Rz. 147

Befördert oder versendet der Unternehmer den Gegenstand unmittelbar an den Abnehmer in einen anderen EU-Mitgliedstaat, liegt eine innergemeinschaftliche Lieferung i. S. v. § 6a Abs. 1 UStG vor. Aus Gründen der Vereinfachung kann auch in diesen Fällen ein innergemeinschaftliches Verbringen i. S. v. § 3 Abs. 1a UStG angenommen werden, wenn Abgangs- und Bestimmungsstaat mit dieser Behandlung einverstanden sind.
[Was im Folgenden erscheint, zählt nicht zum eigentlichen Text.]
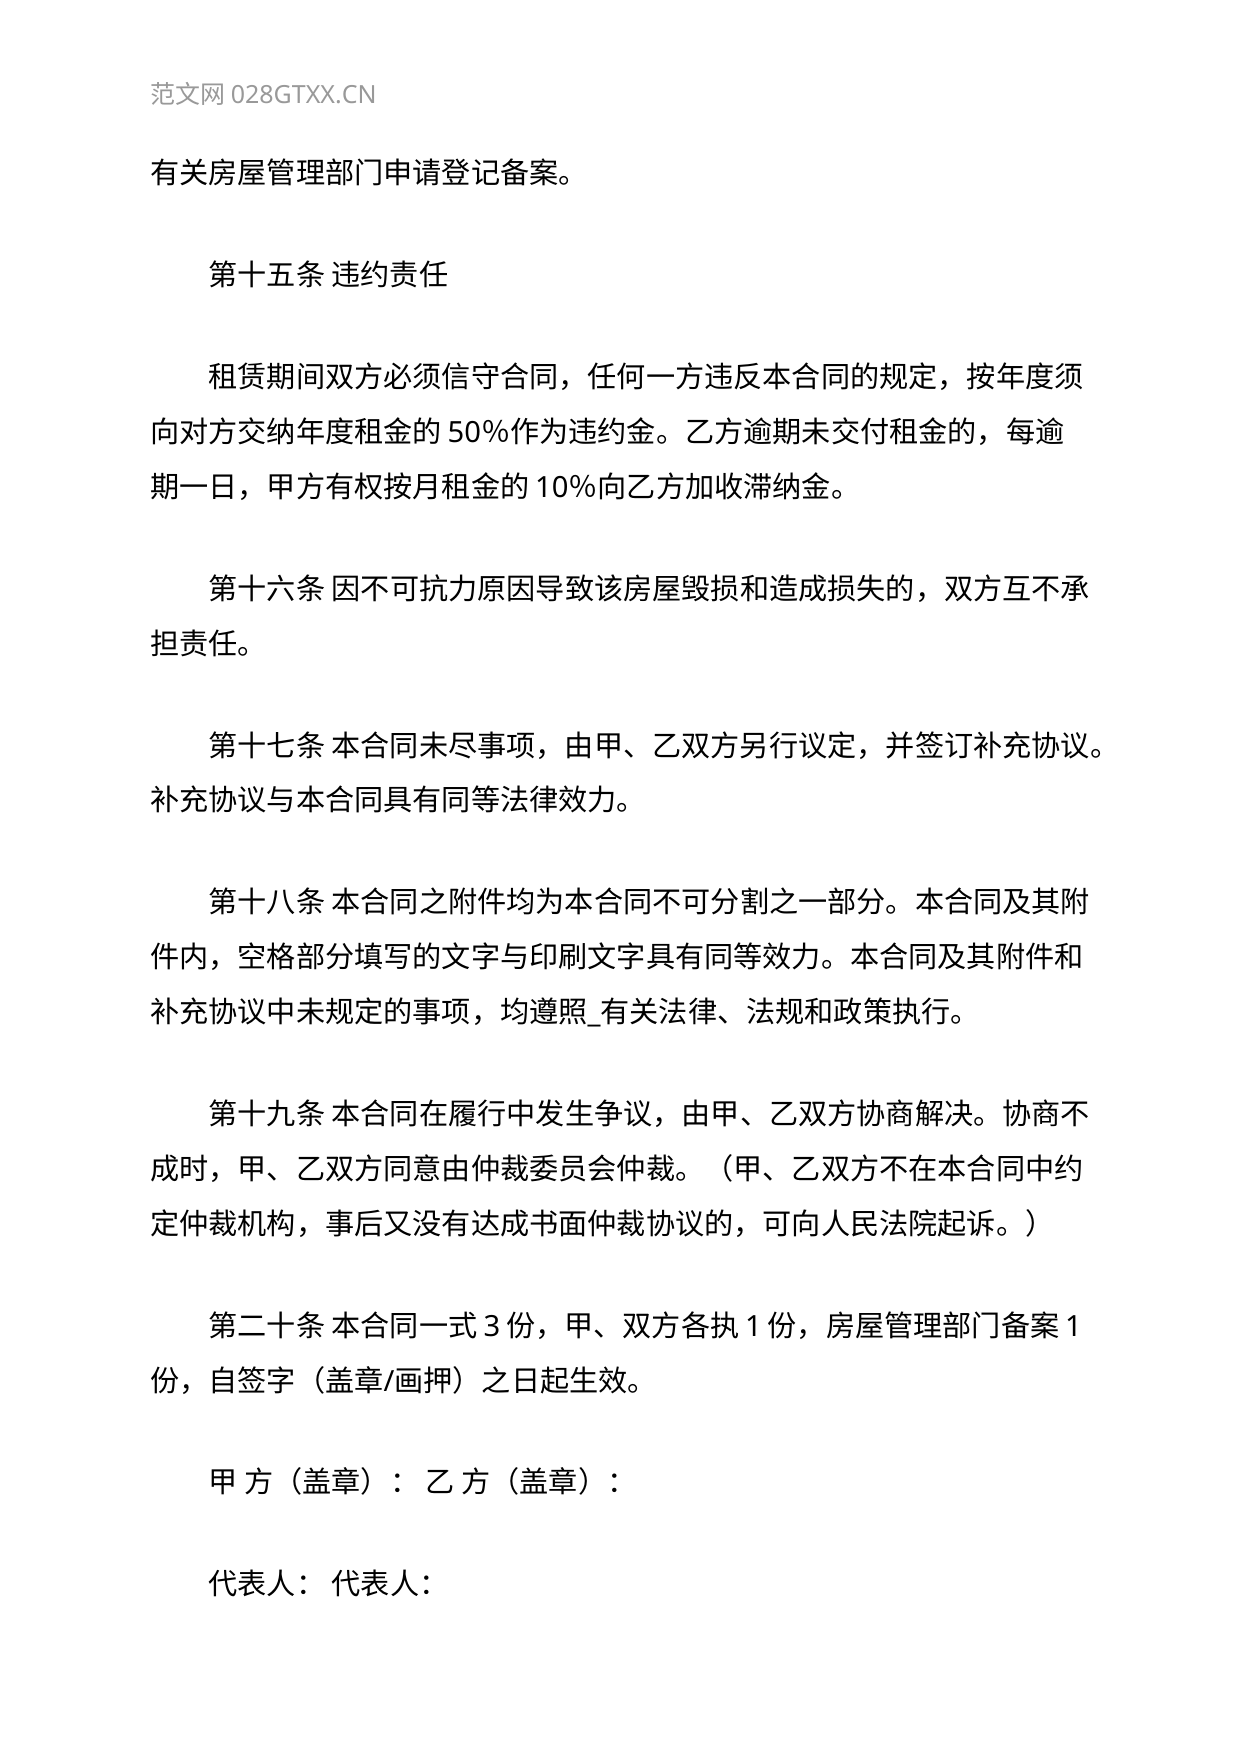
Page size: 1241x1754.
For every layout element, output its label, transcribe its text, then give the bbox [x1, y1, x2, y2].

text 租赁期间双方必须信守合同，任何一方违反本合同的规定，按年度须向对方交纳年度租金的50％作为违约金。乙方逾期未交付租金的，每逾期一日，甲方有权按月租金的10％向乙方加收滞纳金。 [150, 353, 1090, 506]
text 第十九条 本合同在履行中发生争议，由甲、乙双方协商解决。协商不成时，甲、乙双方同意由仲裁委员会仲裁。（甲、乙双方不在本合同中约定仲裁机构，事后又没有达成书面仲裁协议的，可向人民法院起诉。） [150, 1091, 1090, 1243]
text 第十八条 本合同之附件均为本合同不可分割之一部分。本合同及其附件内，空格部分填写的文字与印刷文字具有同等效力。本合同及其附件和补充协议中未规定的事项，均遵照_有关法律、法规和政策执行。 [150, 879, 1090, 1031]
text 第十五条 违约责任 [150, 252, 1090, 294]
text 代表人： 代表人： [150, 1561, 1090, 1603]
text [150, 150, 1090, 192]
text 第二十条 本合同一式3份，甲、双方各执1份，房屋管理部门备案1份，自签字（盖章/画押）之日起生效。 [150, 1302, 1090, 1399]
text 第十六条 因不可抗力原因导致该房屋毁损和造成损失的，双方互不承担责任。 [150, 565, 1090, 663]
text 甲 方（盖章）： 乙 方（盖章）： [150, 1459, 1090, 1501]
text 第十七条 本合同未尽事项，由甲、乙双方另行议定，并签订补充协议。补充协议与本合同具有同等法律效力。 [150, 722, 1090, 819]
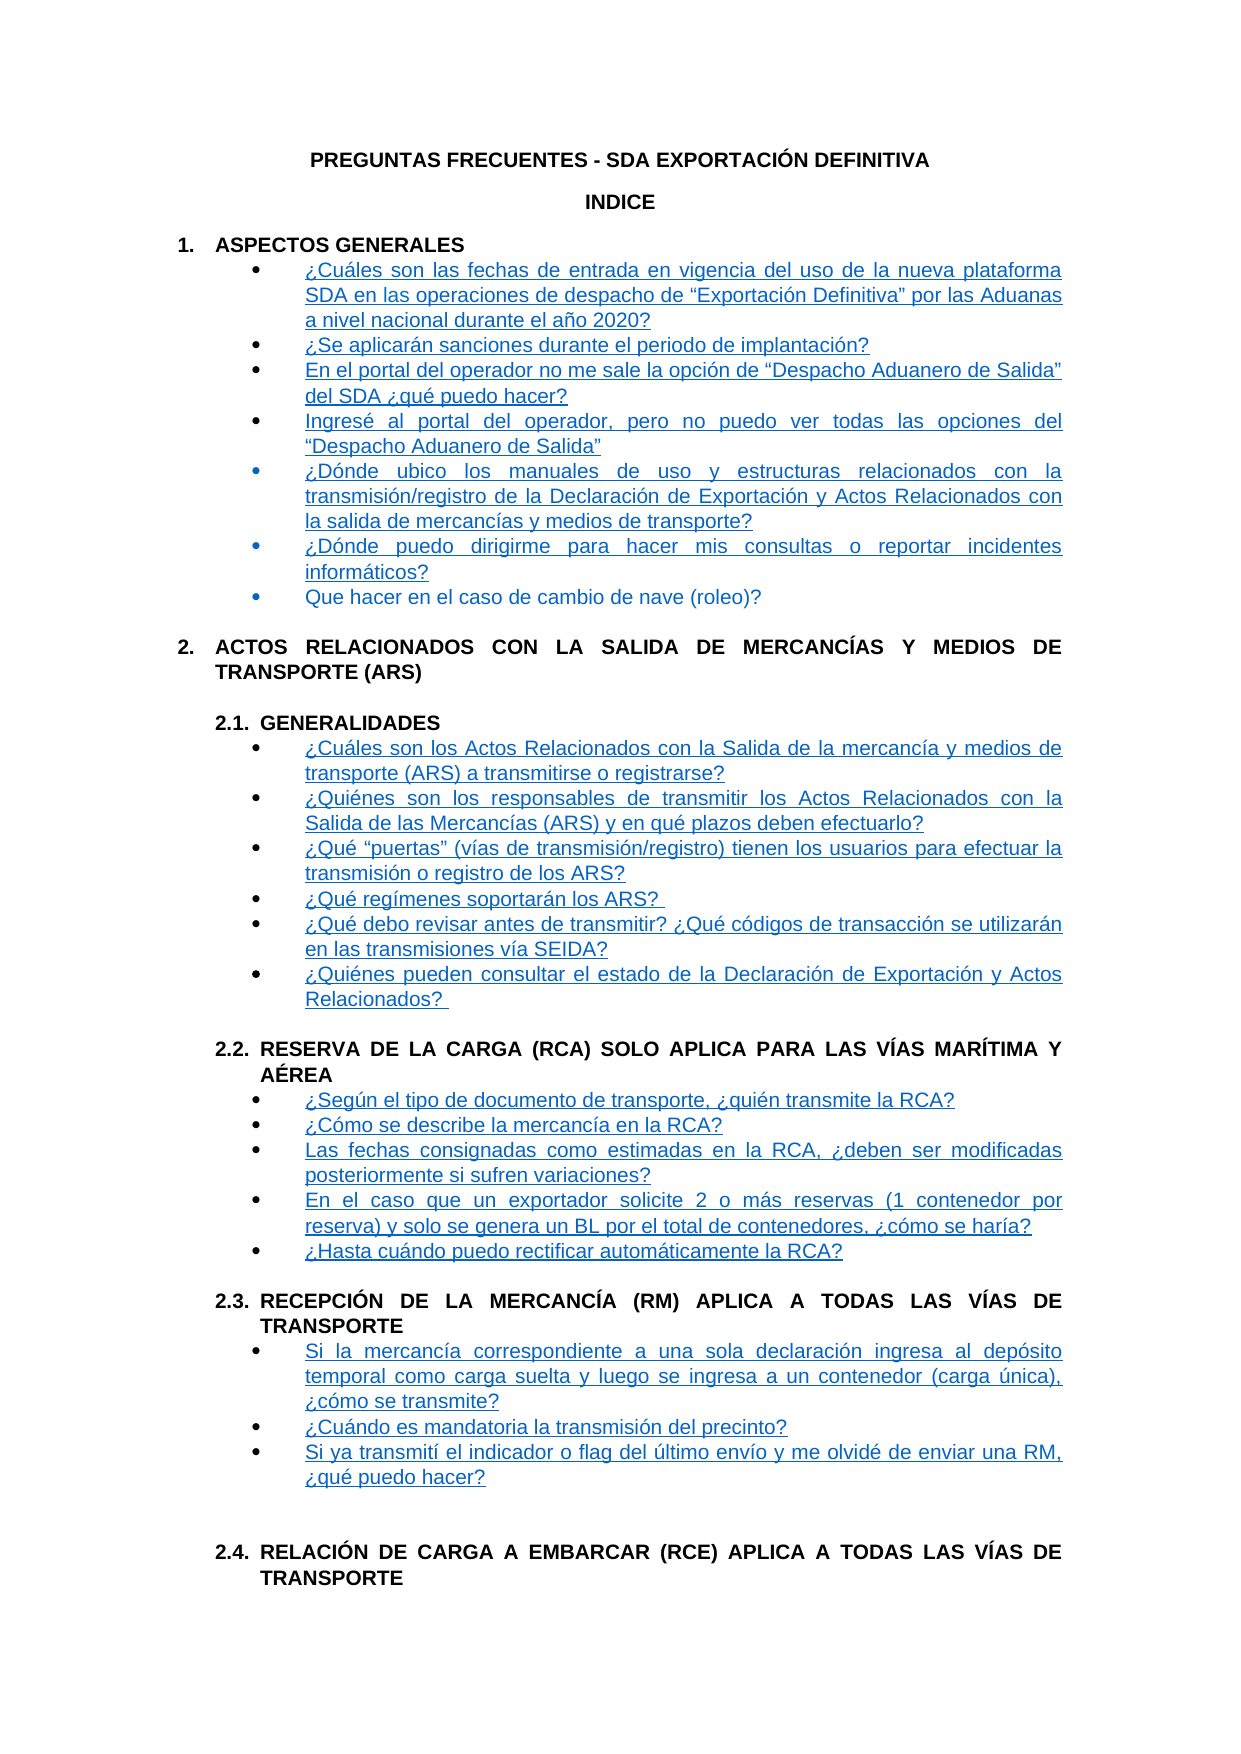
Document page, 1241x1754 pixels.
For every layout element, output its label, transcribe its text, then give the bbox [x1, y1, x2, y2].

list Si la mercancía correspondiente a una sola declaración ingresa al depósito temporal como carga suelta y luego se ingresa a un contenedor (carga única), ¿cómo se transmite? [252, 1339, 1063, 1413]
list ¿Qué debo revisar antes de transmitir? ¿Qué códigos de transacción se utilizarán en las transmisiones vía SEIDA? [252, 912, 1063, 961]
list ¿Se aplicarán sanciones durante el periodo de implantación? [252, 333, 1063, 357]
list En el portal del operador no me sale la opción de “Despacho Aduanero de Salida” del SDA ¿qué puedo hacer? [252, 358, 1063, 407]
list ¿Hasta cuándo puedo rectificar automáticamente la RCA? [252, 1238, 1063, 1263]
list En el caso que un exportador solicite 2 o más reservas (1 contenedor por reserva) y solo se genera un BL por el total de contenedores, ¿cómo se haría? [252, 1188, 1063, 1237]
list GENERALIDADES [215, 710, 1063, 734]
list RESERVA DE LA CARGA (RCA) SOLO APLICA PARA LAS VÍAS MARÍTIMA Y AÉREA [215, 1037, 1063, 1086]
list Si ya transmití el indicador o flag del último envío y me olvidé de enviar una RM, ¿qué puedo hacer? [252, 1440, 1063, 1489]
list ¿Qué regímenes soportarán los ARS? [252, 886, 1063, 910]
list ¿Según el tipo de documento de transporte, ¿quién transmite la RCA? [252, 1087, 1063, 1112]
list ¿Cuáles son las fechas de entrada en vigencia del uso de la nueva plataforma SDA en las operaciones de despacho de “Exportación Definitiva” por las Aduanas a nivel nacional durante el año 2020? [252, 258, 1063, 332]
list Ingresé al portal del operador, pero no puedo ver todas las opciones del “Despacho Aduanero de Salida” [252, 409, 1063, 458]
list ¿Qué “puertas” (vías de transmisión/registro) tienen los usuarios para efectuar la transmisión o registro de los ARS? [252, 836, 1063, 885]
list ASPECTOS GENERALES [177, 233, 1063, 257]
list ¿Dónde ubico los manuales de uso y estructuras relacionados con la transmisión/registro de la Declaración de Exportación y Actos Relacionados con la salida de mercancías y medios de transporte? [252, 459, 1063, 533]
list RELACIÓN DE CARGA A EMBARCAR (RCE) APLICA A TODAS LAS VÍAS DE TRANSPORTE [215, 1540, 1063, 1589]
list ¿Cuáles son los Actos Relacionados con la Salida de la mercancía y medios de transporte (ARS) a transmitirse o registrarse? [252, 735, 1063, 784]
list ¿Cuándo es mandatoria la transmisión del precinto? [252, 1414, 1063, 1438]
text INDICE [177, 190, 1063, 214]
list ¿Quiénes pueden consultar el estado de la Declaración de Exportación y Actos Relacionados? [252, 962, 1063, 1011]
text PREGUNTAS FRECUENTES - SDA EXPORTACIÓN DEFINITIVA [177, 148, 1063, 172]
list ACTOS RELACIONADOS CON LA SALIDA DE MERCANCÍAS Y MEDIOS DE TRANSPORTE (ARS) [177, 635, 1063, 684]
list Las fechas consignadas como estimadas en la RCA, ¿deben ser modificadas posteriormente si sufren variaciones? [252, 1138, 1063, 1187]
list ¿Quiénes son los responsables de transmitir los Actos Relacionados con la Salida de las Mercancías (ARS) y en qué plazos deben efectuarlo? [252, 786, 1063, 835]
list ¿Dónde puedo dirigirme para hacer mis consultas o reportar incidentes informáticos? [252, 534, 1063, 583]
list Que hacer en el caso de cambio de nave (roleo)? [252, 585, 1063, 609]
list ¿Cómo se describe la mercancía en la RCA? [252, 1113, 1063, 1137]
list RECEPCIÓN DE LA MERCANCÍA (RM) APLICA A TODAS LAS VÍAS DE TRANSPORTE [215, 1289, 1063, 1338]
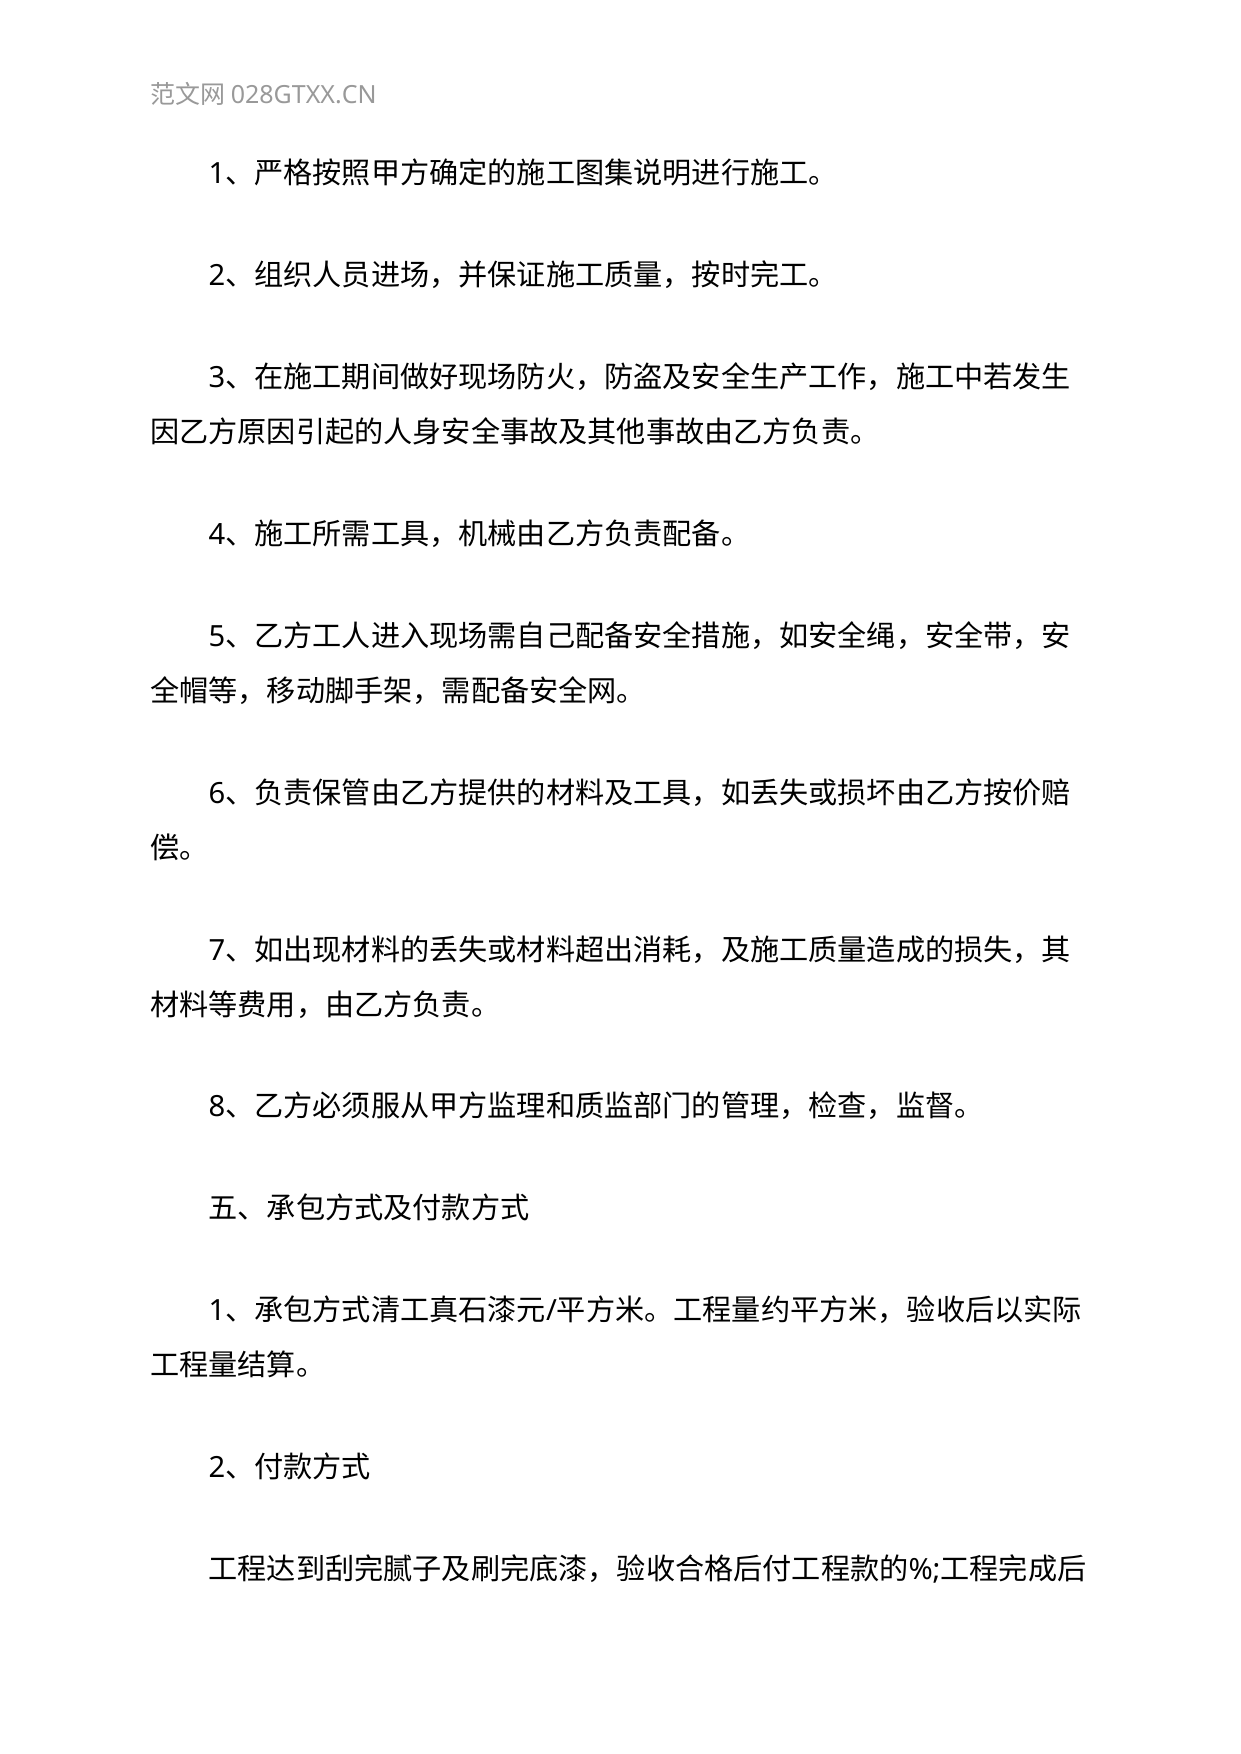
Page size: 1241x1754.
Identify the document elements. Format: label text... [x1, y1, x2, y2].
Die Regelung betrifft inländische Unternehmer, die Gegenstände im Ausland unter den Lieferbedingungen versteuert liefern. Diese Unternehmer konnten den Ort der Lieferung in das Land verlagern, in dem der inländische Unternehmer die Einfuhrumsatzsteuer schuldete (§ 8 Abs. 8 UStG a. F.). Diese nach Art. 32 Unterabs. 2 MwStSystRL zugelassene Verlagerung des Umsatzes ist ab 1.1.1993 nunmehr bei Ausfuhren in ein Drittland möglich.[1] Da die der Praxis entgegenkommende Regelung ohne ersichtlichen Grund auf den Drittlandsverkehr beschränkt wurde, haben sich die EU-Mitgliedstaaten auf eine Beibehaltung dieser Regelung im innergemeinschaftlichen Verkehr unter bestimmten Voraussetzungen verständigt.

 

Rz. 148

Die in Abschn. 1a.2 Abs. 14 UStAE enthaltene Regelung für den innergemeinschaftlichen Erwerb wurde zur Vermeidung des Risikos des Steuerausfalls gestrichen.[2] In allen offenen Fällen von vor dem 1.1.2019 ausgeführten Lieferungen wird nicht beanstandet, wenn der leistende Unternehmer nach der bisherigen Regelung verfährt und folgende Voraussetzungen vorliegen:

  • Die Lieferungen werden regelmäßig an eine größere Zahl von Abnehmern im Bestimmungsland ausgeführt.
  • Bei entsprechenden Lieferungen aus dem Drittlandsgebiet wären die Voraussetzungen für eine Verlagerung des Orts der Lieferung in das Unionsgebiet nach § 3 Abs. 8 UStG erfüllt.
  • Der liefernde Unternehmer behandelt die Lieferung im Bestimmungsland als steuerbar. Er wird bei einem FA des Bestimmungsmitgliedstaats für Umsatzsteuerzwecke geführt.
  • Der liefernde Unternehmer gibt in den Rechnungen seine USt-IdNr. des Bestimmungsmitgliedstaats an. Für den Abnehmer dient die Angabe der USt-IdNr. der Sicherung seines Vorsteuerabzugs, insbes. für den Fall, dass der Unternehmer die Erwerbsbesteuerung nicht vorgenommen hat.
  • Die beteiligten Steuerbehörden im Ausgangs- und im Bestimmungsmitgliedstaat sind mit dieser Behandlung einverstanden.
 
Praxis-Beispiel

Der niederländische Großhändler N in Venlo beliefert im grenznahen deutschen Raum eine Vielzahl von Kleinabnehmern (z. B. Imbissbuden, Gaststätten und Kasinos) mit Pommes frites. N verpackt und portioniert die Waren bereits in Venlo nach den Bestellungen der Abnehmer und liefert sie an diese mit eigenem LKW aus.

N kann die Gesamtsendung als innergemeinschaftliches Verbringen (innergemeinschaftlicher Erwerb nach § 1a Abs. 2 UStG) behandeln und alle Lieferungen als Inlandslieferungen bei dem zuständigen inländischen FA versteuern, sofern er in den Rechnungen seine deutsche USt-IdNr. angibt und seine örtlich zuständige niederländische Steuerbehörde diesem Verfahren zustimmt.

[2] BMF v. 23.4.2018, III C 3-S 7103-a/17/10001-2018/0248550, BStBl I 2018, 638.